JAKARTA (AFP) - The four richest Indonesians are wealthier than the poorest 100 million people in the country, a study has found, highlighting how huge numbers have been left behind as the economy booms.
Oxfam said that President Joko Widodo had failed to fulfil pledges to fight inequality and called on the government to urgently increase spending on public services and make corporations and the wealthy pay more tax.
Indonesia has enjoyed an economic boom that has reduced the number of people living in extreme poverty but the gap between rich and poor has risen faster than in any other South-east Asian country in the past 20 years, the Oxfam study said.
"The benefits of growth have not been shared equally, and millions have been left behind," said the research, which was released earlier this week.
"The widening of the gap between the rich and the rest is a serious threat to Indonesia's future prosperity. If inequality is not tackled, then reducing poverty will be much more difficult, and social instability could increase."
In 2016, the collective wealth of the four richest Indonesians, all men, was US$25 billion (S$35.4 billion), Oxfam said.
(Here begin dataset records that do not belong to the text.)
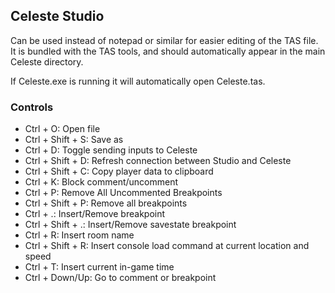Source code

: ## Celeste Studio
Can be used instead of notepad or similar for easier editing of the TAS file. It is bundled with the TAS tools, and should automatically appear in the main Celeste directory.

If Celeste.exe is running it will automatically open Celeste.tas.

### Controls
- Ctrl + O: Open file
- Ctrl + Shift + S: Save as
- Ctrl + D: Toggle sending inputs to Celeste
- Ctrl + Shift + D: Refresh connection between Studio and Celeste
- Ctrl + Shift + C: Copy player data to clipboard
- Ctrl + K: Block comment/uncomment
- Ctrl + P: Remove All Uncommented Breakpoints
- Ctrl + Shift + P: Remove all breakpoints
- Ctrl + .: Insert/Remove breakpoint
- Ctrl + Shift + .: Insert/Remove savestate breakpoint
- Ctrl + R: Insert room name
- Ctrl + Shift + R: Insert console load command at current location and speed
- Ctrl + T: Insert current in-game time
- Ctrl + Down/Up: Go to comment or breakpoint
This was more than the total wealth of the 100 million poorest, out of a population of 255 million, it said.
According to Forbes rich list, the wealthiest included three tobacco tycoons - brothers Michael and Budi Hartono, and Susilo Wonowidjojo.
The study said inequality has been rising since the 1997 Asian financial crisis, which led to the introduction of more free market policies.
This shift allowed those at the top to capture the greatest share of the benefits of years of strong growth, it said. The study pointed to rising inequality within cities, and between urban and rural areas.
Oxfam said Indonesia's taxation system had failed to play a role in redistributing wealth as it was not collecting nearly as much revenue as it should, while an underfunded education system was stopping many from getting better jobs.
In January the government launched a major programme to tackle inequality that included measures aimed at helping poor farmers and fishermen, improving the tax system and providing more opportunities for vocational training.